There has been a lot of talk this week about hacker Alexy V. Borodin (who goes by the handle ZonD80) who put up a service that facilitated illicit transactions of IAP (in-app purchase) content from iOS apps. While identifying security problems with the way IAP transactions work, it also underlined the need for developers to be diligent in secure practices with their apps.
The exploit requires users to first install two certificates on their iOS device: an SSL certificate for Alexy’s “fake App Store” and a certificate to trust the CA that signed that SSL certificate. Once this is done, the user changes their DNS settings to point to Alexy’s DNS servers. Now when an IAP request is made, instead of talking to Apple’s servers, the user’s device is talking to Alexy’s, and instead of being charged then given a valid receipt, the user is not charged and Alexy’s server simply hands back the receipt it has cached. As far as the app on the user’s device is concerned, the user has paid for the IAP content and the app received a receipt from Apple verifying this.
There are two problems (as far as I can tell) with Apple’s current implementation that allow this to happen. The first issue is that a user can trust 3rd party certificates for in-app purchases. If StoreKit had been locked down to only trust Apple’s certificates for this type of traffic, then the receipt likely never could have been sniffed and cached by Alexy in the first place. Even if he had acquired them somehow, users would be unable to install his SSL and CA certificates that are required to perform the fake transactions. However, since users have (and in many legitimate cases need) the ability to install 3rd party, untrusted certificates in iOS, I don’t know if it’s possible for StoreKit to ignore the OS-wide certificate list, and only use its own provided by Apple.
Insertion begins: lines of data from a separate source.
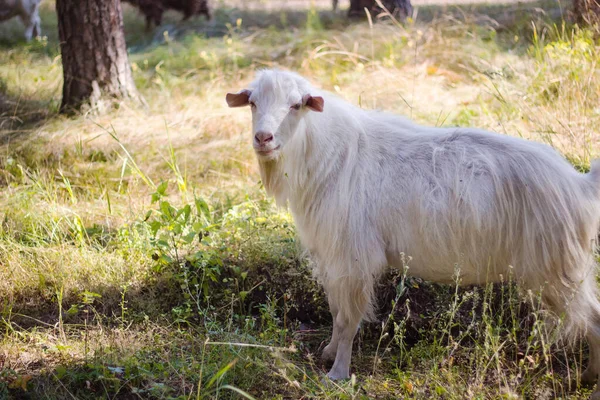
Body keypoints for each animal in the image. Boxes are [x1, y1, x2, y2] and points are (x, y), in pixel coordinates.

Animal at [226, 69, 600, 394]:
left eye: (296, 105)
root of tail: (580, 185)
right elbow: (336, 311)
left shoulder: (353, 257)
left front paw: (337, 374)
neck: (330, 157)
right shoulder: (334, 258)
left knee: (592, 318)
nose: (263, 138)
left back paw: (590, 380)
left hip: (557, 269)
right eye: (253, 102)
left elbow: (349, 319)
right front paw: (329, 352)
The second problem with Apple’s implementation (as pointed out by Alexy) is that the receipts have no uniquely identifying information. The receipts aren’t tied to any particular device or Apple ID. This means that only one person ever has to buy the IAP content, but they can then share that receipt with others who can re-use it to fool apps on their devices into thinking they paid for the content. If Apple were to only fix this part of the problem by having apps check that the receipt belonged to the current device, it would still leave the potential for users to recycle their own receipts over and over. For example, if a user were playing Angry Birds and decided to buy the $0.99 IAP for 20 Space Eagles, they could capture the receipt from the transaction, then re-use it on subsequent transactions for the same in-app purchase. So by paying $0.99 one time, they could acquire unlimited Space Eagle in-app purchases.
All of this boils down to the fact that we have a very broken in-app purchase system right now, so how do we fix it? The bad news is, we really can’t; Apple has to. Signs already point to Apple taking measures to fix the system. They’ve started including a unique identifier in App Store receipts, which apps could potentially (with an update) use to validate that the receipt does actually belong to that device. I’m not sure if they have any plans to lock down StoreKit to make sure it only ever talks to Apple.
While developers can’t fix this broken system, there are steps that can be taken to minimize the risk involved. In fact, developers who follow Apple’s instructions on validating receipts against their own servers seem to be unaffected so far. When this story first broke it was thought that developers who were validating receipts against their own servers were immune, which isn’t quite true. Receipts validated against developer servers can be forged in the exact same way. Anybody can capture the response from the developer’s server that occurs during the validation, and then reuse it. However, to my knowledge, this isn’t currently being done. While it’s not a solution, it does provide one more hoop to go through for people to steal IAP content; a hoop which Alexy doesn’t seem to be jumping through as evidenced by the large number of users on his website who complain about apps with which his service does not work.
It looks like Alexy may soon offer the same circumvention services for Mac App Store apps (then again, maybe not). Apple has been making efforts this week to minimize the damage done by Alexy’s service, will surely have a complete solution available shortly, and are hopefully already ahead of him with the Mac App Store and working on a solution there as well. In the meantime, developers should at least make sure they’re validating receipts agains their own servers, and if they can’t, look into a 3rd-party solution like Beeblex.